I've done a lot of housecleaning in terms of canocalization, moving a blog off a sub-domain on to primary domain, cleaning up duplicate titles/meta tags, noindexing "orphaned" pages (once a listing has been deleted), noindexing deleted listings' pages - which provide minimal information that the listing is no longer active, move content above the fold on front page.
I have also tried adding a substantial amount of new unique content to the home page & some a bit to some of the more key State pages, but have seen mixed results with minimal gain ... although crossing my fingers for the next update. Just as I'm hesitant to noindex and redact pages from the site, I'm also hesitant to embark upon a manual content production campaign (unfortunately, visitor supplied content has it's own set of baggage, but is a possibility) due to it being a vast undertaking without any positive proof that this is the core issue. I know it can't hurt in the long run, but I can't help but wonder if there's primary underlying issue related to "thresholds" or "dilution" as a product of the nature and/or architecture of the site as a whole?

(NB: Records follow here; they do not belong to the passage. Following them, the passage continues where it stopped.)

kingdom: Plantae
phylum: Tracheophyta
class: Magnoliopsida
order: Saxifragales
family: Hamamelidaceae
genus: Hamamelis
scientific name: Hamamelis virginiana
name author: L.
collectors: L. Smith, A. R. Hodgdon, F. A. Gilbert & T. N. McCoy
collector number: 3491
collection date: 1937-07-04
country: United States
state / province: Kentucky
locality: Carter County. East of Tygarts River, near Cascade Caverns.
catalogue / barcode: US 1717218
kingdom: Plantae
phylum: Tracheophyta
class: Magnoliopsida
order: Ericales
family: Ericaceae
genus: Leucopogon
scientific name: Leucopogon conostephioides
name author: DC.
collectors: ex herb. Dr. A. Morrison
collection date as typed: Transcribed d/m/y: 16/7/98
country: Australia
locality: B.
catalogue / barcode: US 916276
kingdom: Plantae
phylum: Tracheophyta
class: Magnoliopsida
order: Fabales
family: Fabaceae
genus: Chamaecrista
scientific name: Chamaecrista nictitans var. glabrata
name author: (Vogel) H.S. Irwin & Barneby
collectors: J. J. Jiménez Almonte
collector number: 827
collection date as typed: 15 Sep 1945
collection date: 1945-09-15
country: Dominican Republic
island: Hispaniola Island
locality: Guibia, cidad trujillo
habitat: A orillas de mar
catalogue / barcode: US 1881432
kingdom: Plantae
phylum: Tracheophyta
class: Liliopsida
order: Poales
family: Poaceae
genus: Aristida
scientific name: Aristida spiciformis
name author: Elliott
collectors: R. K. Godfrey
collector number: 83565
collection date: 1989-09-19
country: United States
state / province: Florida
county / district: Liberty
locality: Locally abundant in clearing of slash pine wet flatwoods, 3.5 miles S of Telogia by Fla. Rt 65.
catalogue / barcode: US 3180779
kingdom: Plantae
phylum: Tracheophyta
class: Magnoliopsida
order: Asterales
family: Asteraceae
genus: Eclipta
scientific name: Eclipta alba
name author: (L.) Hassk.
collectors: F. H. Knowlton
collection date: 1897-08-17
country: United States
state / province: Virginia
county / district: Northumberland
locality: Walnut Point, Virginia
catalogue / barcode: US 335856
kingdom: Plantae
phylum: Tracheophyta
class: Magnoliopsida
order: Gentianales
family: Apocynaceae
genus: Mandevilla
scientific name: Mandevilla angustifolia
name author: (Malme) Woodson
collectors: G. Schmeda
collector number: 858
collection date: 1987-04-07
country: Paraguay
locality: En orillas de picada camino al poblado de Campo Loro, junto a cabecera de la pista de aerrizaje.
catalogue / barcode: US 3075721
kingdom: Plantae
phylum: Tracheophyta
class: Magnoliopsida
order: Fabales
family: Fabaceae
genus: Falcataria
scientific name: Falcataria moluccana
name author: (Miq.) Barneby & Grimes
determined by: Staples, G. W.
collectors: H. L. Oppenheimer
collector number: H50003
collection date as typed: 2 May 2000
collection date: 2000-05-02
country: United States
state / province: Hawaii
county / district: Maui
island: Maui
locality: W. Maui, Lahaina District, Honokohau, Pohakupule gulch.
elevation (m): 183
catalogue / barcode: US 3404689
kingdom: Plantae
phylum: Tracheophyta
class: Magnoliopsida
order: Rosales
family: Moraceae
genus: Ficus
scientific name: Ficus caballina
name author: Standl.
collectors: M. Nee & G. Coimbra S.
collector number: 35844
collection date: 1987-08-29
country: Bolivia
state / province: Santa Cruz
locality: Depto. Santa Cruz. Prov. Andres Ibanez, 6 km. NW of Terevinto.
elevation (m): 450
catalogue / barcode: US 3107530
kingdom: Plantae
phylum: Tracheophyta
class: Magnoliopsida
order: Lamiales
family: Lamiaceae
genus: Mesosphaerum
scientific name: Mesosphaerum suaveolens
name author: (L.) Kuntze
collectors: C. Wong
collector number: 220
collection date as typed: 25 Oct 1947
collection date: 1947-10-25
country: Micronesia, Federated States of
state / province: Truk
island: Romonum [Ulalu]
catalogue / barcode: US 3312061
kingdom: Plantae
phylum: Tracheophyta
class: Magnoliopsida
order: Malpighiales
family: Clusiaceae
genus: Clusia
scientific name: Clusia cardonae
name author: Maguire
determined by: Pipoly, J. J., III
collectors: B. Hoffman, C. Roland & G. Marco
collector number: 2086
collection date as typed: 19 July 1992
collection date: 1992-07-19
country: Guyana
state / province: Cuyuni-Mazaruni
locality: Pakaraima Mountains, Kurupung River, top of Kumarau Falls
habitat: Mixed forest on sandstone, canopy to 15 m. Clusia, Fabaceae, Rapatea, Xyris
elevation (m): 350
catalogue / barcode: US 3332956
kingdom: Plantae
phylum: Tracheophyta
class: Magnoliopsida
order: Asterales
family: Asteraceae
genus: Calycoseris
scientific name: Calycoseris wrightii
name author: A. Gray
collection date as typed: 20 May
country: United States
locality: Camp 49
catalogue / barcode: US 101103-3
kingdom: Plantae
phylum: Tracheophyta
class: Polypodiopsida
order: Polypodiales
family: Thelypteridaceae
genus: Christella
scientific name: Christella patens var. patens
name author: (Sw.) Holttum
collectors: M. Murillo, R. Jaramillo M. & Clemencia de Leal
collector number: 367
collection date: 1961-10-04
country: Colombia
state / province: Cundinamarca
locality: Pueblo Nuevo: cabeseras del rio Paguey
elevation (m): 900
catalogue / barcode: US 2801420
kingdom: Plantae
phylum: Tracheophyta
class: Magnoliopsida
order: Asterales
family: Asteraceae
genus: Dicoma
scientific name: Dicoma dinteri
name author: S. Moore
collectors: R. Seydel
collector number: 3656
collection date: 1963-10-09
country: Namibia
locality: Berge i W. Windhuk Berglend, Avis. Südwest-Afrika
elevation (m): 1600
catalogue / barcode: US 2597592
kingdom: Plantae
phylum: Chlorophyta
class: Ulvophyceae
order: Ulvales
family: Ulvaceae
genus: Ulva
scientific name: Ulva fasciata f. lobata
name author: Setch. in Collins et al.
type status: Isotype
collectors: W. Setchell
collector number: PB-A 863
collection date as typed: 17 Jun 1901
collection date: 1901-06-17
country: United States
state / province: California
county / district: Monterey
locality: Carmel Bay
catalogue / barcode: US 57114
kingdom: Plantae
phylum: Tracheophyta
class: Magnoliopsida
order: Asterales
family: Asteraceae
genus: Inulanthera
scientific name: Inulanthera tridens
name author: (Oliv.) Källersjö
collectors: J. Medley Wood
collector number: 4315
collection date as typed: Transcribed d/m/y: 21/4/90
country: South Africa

| 4:48 pm on May 15, 2012 (gmt 0)|
Are you allowing your search results pages to be indexed?
| 5:31 pm on May 15, 2012 (gmt 0)|
|Are you allowing your search results pages to be indexed? |
Nope. Also, anything with url parameters (not that there is much on the site) are noindexed or blocked in robots.txt and always have been.
I do have many category sections that span multiple pages. I use Google's recommendation for the prev/next tags but I'm wondering if they still don't like spanned pages like that. Many of the "index" pages of those categories, however, rank great. I had tried noindexing the interior pages of the category for a few months but didn't see any change so I went back to the prev/next option. I'm wondering if I should just noindex them in case Google doesn't have as good a handle on pagination as they suggest?
| 5:41 pm on May 15, 2012 (gmt 0)|
Not sure if you're addressing me netmeg, but if so ...
I've disallowed crawlers into the directory where both the internal keyword and advanced search scripts reside, so was under the assumption this would effectively not allow results for explicit (post) queries. Same goes for "see next page" results. But haven't explicitly noindexed results from these scripts on the assumption that robots was keeping them out ... haven't seen any actual indexed pages appear, but have about 7,200 total pages indexed (so not 100% sure).
On the other hand, "categorical queries" which corresponds to my internal link structure were allowed to be indexed ... although canaconicalization was somewhat of an issue (until recently cleaned up).
| 5:51 pm on May 15, 2012 (gmt 0)|
Get cooking: have you tried playing around with the increasing or decreasing the number of results per page for any given category?